**WHAT THIS TASK INVOLVES**
Retype the lines from the one containing "El **trading con" through the one containing "## 🏆 Comparativa", both included, and nothing else.

**Rendered images with source text**
######
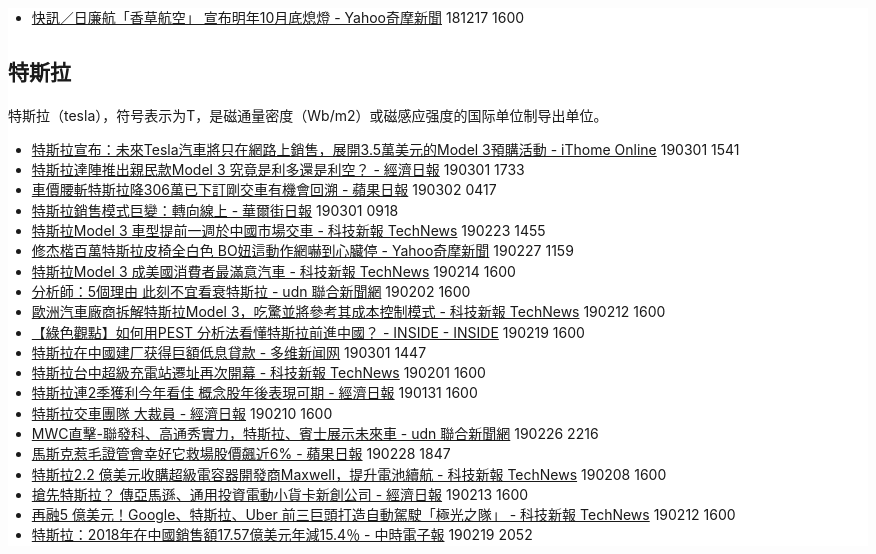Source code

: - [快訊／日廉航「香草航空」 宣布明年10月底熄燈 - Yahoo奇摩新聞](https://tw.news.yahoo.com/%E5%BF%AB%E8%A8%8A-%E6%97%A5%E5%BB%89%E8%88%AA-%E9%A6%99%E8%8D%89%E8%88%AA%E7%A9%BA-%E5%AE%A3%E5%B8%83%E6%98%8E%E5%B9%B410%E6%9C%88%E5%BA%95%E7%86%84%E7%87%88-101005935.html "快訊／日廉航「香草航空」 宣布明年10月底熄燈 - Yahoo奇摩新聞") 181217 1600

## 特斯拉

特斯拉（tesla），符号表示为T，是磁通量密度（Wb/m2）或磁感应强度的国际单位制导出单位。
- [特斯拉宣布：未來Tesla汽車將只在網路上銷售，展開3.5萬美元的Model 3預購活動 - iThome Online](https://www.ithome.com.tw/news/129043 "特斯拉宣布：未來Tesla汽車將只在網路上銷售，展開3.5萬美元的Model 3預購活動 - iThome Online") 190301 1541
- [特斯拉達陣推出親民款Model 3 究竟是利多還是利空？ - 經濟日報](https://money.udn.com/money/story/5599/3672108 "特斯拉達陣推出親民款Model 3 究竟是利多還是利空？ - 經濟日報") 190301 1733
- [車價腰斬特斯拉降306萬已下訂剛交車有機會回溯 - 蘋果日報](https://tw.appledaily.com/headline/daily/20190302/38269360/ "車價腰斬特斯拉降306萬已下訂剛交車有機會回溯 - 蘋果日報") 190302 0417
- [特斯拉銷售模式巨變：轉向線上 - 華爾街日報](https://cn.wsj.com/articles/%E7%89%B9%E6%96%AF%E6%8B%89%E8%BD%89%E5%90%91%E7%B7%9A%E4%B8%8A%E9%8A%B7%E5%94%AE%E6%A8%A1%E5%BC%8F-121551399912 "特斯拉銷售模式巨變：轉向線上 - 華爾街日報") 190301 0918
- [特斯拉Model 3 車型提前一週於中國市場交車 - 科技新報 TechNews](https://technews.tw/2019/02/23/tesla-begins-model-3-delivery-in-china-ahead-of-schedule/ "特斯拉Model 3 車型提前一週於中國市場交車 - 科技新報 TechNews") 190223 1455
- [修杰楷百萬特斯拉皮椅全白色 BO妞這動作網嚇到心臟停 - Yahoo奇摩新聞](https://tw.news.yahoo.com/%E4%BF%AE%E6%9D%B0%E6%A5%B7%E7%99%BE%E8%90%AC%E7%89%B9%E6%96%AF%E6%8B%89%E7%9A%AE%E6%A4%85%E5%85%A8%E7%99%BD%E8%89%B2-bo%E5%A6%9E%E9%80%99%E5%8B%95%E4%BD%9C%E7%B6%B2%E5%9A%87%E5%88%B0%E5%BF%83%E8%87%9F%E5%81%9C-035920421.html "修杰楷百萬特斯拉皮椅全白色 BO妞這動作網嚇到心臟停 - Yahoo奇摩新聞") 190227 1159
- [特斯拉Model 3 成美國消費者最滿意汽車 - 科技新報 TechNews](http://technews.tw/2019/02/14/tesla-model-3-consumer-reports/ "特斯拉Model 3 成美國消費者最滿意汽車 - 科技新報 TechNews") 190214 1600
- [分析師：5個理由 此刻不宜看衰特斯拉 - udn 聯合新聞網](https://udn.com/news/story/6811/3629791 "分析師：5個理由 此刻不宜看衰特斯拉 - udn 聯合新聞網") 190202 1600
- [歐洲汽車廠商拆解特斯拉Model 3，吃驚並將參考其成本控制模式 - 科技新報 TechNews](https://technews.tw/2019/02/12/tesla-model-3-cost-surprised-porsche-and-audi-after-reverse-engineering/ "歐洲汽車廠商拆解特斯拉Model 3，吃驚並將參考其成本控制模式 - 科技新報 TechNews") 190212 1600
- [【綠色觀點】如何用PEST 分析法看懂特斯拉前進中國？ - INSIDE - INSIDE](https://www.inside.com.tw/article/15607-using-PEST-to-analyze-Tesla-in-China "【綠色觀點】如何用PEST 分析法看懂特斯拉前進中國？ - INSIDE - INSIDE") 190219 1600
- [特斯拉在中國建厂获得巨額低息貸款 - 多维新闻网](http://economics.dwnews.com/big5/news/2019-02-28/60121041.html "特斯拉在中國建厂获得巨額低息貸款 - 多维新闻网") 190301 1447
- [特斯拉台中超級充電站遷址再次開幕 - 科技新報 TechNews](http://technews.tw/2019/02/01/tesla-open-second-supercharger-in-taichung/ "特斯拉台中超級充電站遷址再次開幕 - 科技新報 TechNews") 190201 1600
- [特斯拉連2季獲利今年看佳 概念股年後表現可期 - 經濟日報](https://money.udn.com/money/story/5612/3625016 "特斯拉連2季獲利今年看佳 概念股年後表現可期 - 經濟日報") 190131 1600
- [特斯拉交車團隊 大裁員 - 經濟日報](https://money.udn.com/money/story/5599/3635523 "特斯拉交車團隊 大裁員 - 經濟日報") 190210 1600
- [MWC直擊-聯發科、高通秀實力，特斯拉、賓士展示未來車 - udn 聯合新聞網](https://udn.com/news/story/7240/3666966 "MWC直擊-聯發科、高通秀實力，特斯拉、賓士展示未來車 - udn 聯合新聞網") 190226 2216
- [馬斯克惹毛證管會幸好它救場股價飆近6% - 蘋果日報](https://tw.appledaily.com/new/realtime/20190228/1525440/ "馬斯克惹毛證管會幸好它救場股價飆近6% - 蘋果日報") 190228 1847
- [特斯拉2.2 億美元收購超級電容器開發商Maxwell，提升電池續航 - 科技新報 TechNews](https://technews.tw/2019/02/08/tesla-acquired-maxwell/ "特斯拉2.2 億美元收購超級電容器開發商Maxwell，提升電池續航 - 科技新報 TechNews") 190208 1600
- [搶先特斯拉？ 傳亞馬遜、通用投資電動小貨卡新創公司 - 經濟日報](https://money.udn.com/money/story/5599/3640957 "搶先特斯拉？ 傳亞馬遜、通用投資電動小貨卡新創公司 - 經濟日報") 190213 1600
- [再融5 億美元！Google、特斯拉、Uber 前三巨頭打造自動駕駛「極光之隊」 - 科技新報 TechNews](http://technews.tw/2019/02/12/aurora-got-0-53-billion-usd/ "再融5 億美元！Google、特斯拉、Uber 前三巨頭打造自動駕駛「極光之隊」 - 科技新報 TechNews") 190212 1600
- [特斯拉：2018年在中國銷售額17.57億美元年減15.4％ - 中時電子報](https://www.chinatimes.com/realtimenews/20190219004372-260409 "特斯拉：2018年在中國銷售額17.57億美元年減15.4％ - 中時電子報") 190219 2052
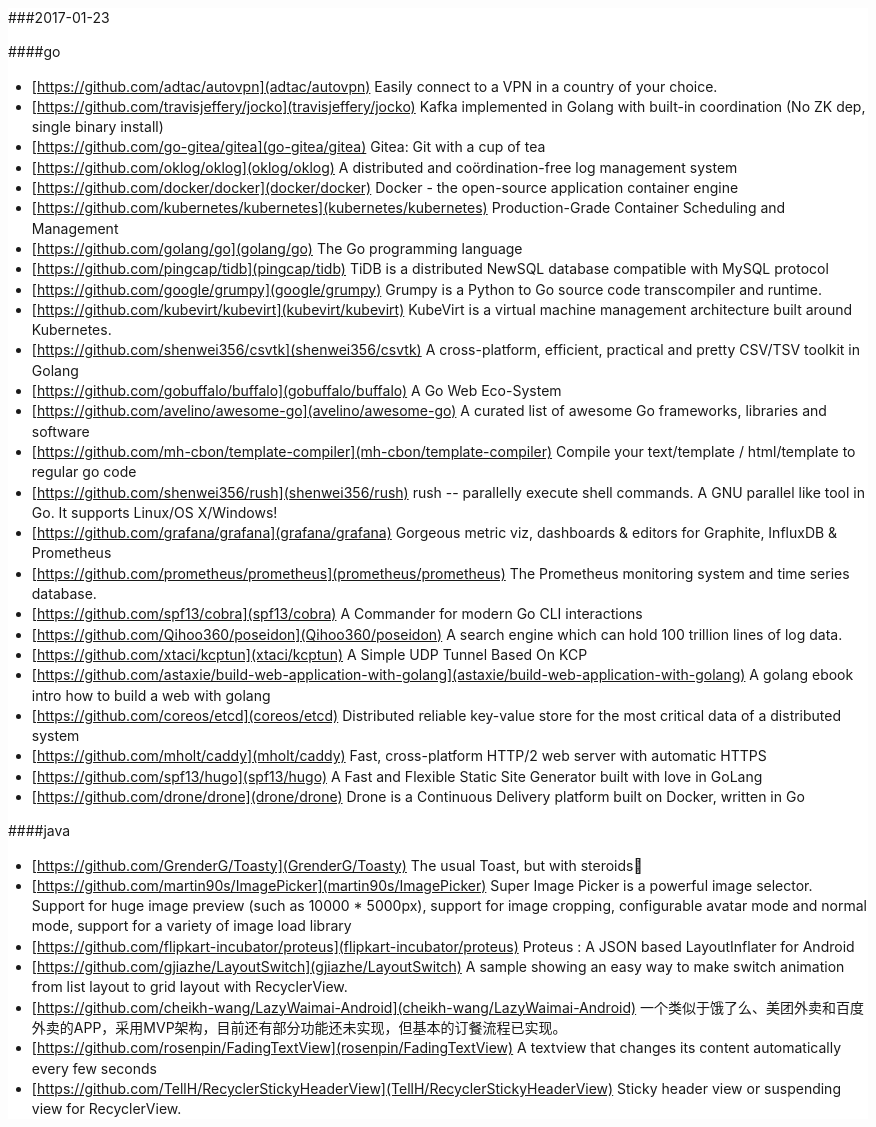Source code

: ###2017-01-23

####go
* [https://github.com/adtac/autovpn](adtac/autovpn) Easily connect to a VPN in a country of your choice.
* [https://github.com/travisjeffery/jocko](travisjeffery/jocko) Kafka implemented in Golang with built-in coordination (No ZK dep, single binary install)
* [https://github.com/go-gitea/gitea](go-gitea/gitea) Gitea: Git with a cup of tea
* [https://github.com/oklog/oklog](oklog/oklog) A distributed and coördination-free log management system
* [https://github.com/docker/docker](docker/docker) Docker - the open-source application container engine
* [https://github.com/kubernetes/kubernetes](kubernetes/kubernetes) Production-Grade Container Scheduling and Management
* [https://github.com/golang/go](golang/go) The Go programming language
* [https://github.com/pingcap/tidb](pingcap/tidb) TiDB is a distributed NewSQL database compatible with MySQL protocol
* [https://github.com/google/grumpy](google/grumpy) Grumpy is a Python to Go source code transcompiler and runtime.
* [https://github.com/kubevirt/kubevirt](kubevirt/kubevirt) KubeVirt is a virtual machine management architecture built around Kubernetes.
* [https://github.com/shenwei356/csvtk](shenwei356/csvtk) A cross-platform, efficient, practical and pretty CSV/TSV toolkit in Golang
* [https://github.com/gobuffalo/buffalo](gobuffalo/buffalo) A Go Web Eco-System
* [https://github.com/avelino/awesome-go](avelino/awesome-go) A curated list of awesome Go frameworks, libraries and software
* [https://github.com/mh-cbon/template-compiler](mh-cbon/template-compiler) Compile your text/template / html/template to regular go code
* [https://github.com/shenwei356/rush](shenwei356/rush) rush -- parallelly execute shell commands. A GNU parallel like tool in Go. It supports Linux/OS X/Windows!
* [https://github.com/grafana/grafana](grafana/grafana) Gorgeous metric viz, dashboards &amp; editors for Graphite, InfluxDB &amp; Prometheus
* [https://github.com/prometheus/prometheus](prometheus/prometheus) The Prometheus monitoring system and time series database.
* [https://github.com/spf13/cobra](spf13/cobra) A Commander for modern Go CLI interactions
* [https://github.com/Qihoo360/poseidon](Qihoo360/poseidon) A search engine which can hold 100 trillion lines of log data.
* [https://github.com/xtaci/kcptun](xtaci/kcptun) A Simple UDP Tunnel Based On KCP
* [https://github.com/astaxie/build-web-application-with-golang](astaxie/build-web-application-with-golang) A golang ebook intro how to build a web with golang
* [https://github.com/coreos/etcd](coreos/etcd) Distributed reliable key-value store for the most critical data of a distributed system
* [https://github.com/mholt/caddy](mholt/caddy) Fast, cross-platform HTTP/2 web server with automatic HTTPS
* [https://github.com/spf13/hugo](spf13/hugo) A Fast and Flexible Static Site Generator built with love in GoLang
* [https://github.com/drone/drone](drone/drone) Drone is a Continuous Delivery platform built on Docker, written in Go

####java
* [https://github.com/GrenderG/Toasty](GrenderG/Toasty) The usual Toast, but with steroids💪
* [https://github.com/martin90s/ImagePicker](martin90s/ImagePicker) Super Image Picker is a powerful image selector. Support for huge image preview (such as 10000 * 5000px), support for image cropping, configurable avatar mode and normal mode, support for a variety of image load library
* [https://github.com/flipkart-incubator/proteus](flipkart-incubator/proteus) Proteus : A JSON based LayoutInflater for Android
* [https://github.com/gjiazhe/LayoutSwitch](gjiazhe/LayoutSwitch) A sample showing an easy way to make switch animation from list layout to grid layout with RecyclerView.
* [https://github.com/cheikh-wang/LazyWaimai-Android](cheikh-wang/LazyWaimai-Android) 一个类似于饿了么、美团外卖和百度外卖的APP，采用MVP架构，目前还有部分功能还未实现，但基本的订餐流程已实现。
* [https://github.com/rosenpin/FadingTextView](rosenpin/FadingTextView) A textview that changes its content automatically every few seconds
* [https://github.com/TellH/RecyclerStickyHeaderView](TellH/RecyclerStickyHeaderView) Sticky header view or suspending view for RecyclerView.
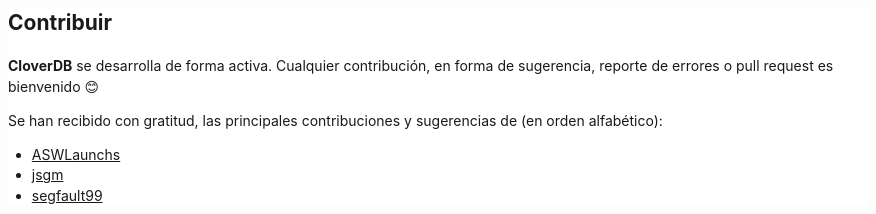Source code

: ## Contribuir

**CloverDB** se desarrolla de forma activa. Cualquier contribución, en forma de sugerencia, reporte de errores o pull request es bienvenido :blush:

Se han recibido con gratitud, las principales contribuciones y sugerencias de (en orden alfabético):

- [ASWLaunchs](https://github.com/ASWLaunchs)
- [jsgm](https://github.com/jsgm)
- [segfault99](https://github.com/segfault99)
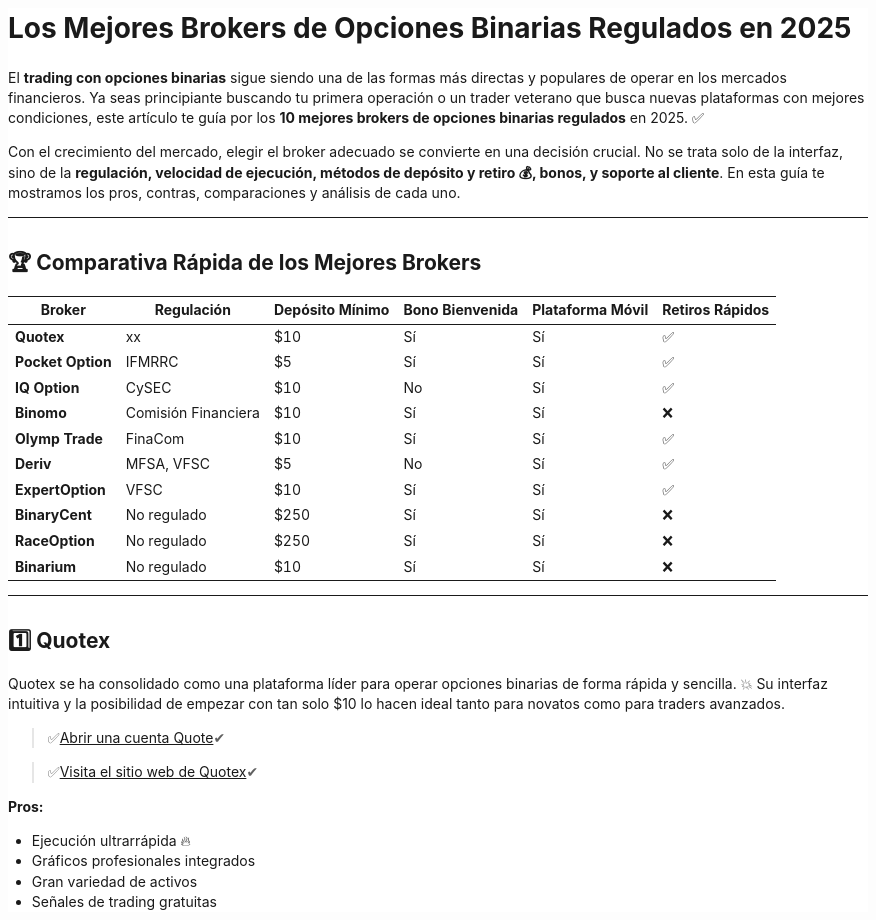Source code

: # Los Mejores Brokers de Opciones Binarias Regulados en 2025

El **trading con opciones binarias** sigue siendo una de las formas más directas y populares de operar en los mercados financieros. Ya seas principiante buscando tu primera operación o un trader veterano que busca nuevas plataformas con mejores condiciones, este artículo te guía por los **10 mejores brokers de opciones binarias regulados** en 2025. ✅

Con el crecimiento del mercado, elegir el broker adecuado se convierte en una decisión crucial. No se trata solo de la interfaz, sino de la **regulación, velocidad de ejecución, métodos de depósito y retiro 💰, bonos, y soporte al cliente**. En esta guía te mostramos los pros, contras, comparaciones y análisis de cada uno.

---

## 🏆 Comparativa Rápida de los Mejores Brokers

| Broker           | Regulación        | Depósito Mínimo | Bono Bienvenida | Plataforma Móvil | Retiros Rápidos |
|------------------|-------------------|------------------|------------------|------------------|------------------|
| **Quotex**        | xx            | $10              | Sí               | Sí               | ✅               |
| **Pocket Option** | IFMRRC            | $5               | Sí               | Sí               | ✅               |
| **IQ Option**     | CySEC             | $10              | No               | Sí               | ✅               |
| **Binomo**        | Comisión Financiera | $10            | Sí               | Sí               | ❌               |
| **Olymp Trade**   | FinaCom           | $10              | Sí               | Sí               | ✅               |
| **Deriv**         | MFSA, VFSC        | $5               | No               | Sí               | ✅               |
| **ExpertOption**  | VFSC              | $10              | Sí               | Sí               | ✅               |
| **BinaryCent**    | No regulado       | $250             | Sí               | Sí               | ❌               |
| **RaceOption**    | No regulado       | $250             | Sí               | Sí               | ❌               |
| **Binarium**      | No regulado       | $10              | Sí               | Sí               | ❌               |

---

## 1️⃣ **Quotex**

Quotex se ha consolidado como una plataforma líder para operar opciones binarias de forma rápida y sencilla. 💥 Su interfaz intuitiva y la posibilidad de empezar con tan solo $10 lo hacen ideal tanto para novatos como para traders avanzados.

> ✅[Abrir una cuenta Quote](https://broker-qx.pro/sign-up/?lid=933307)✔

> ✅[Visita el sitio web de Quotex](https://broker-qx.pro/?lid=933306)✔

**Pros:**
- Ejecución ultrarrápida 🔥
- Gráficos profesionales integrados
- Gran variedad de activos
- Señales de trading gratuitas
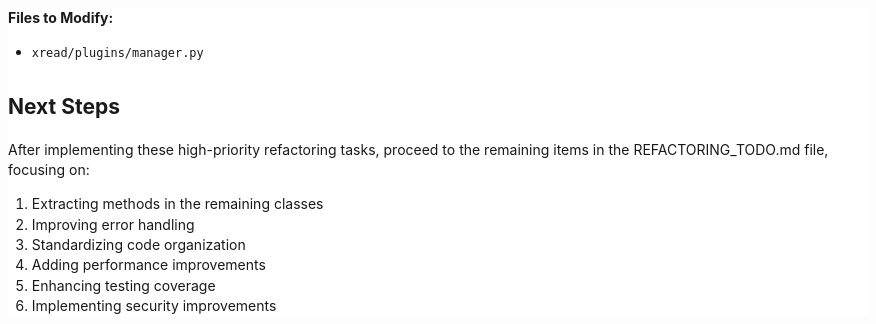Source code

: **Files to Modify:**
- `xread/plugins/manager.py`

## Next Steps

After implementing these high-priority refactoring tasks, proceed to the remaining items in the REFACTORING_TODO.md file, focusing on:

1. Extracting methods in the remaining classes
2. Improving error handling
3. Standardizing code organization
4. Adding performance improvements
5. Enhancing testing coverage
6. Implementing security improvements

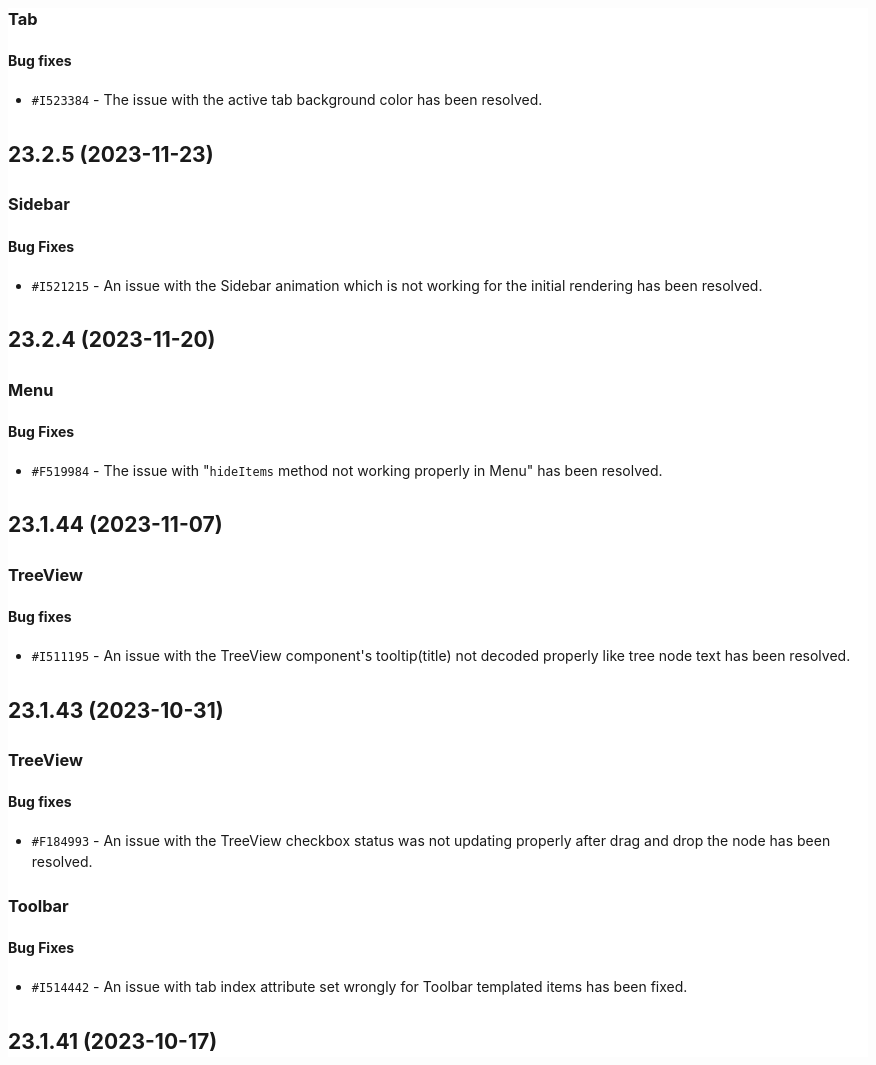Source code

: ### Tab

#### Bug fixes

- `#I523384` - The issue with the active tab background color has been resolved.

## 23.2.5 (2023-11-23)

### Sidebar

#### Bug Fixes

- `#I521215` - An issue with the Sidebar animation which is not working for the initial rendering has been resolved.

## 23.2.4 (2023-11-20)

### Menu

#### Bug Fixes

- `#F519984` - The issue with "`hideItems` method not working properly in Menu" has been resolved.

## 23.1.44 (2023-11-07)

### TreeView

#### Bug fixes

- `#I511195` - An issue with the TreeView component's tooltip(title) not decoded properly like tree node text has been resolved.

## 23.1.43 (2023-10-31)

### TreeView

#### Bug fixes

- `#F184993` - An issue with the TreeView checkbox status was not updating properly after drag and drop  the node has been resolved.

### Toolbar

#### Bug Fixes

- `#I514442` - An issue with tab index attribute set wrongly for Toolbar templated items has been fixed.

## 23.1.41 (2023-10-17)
######
**PROBLEM SOLUTION**
El **trading con opciones binarias** sigue siendo una de las formas más directas y populares de operar en los mercados financieros. Ya seas principiante buscando tu primera operación o un trader veterano que busca nuevas plataformas con mejores condiciones, este artículo te guía por los **10 mejores brokers de opciones binarias regulados** en 2025. ✅

Con el crecimiento del mercado, elegir el broker adecuado se convierte en una decisión crucial. No se trata solo de la interfaz, sino de la **regulación, velocidad de ejecución, métodos de depósito y retiro 💰, bonos, y soporte al cliente**. En esta guía te mostramos los pros, contras, comparaciones y análisis de cada uno.

---

## 🏆 Comparativa Rápida de los Mejores Brokers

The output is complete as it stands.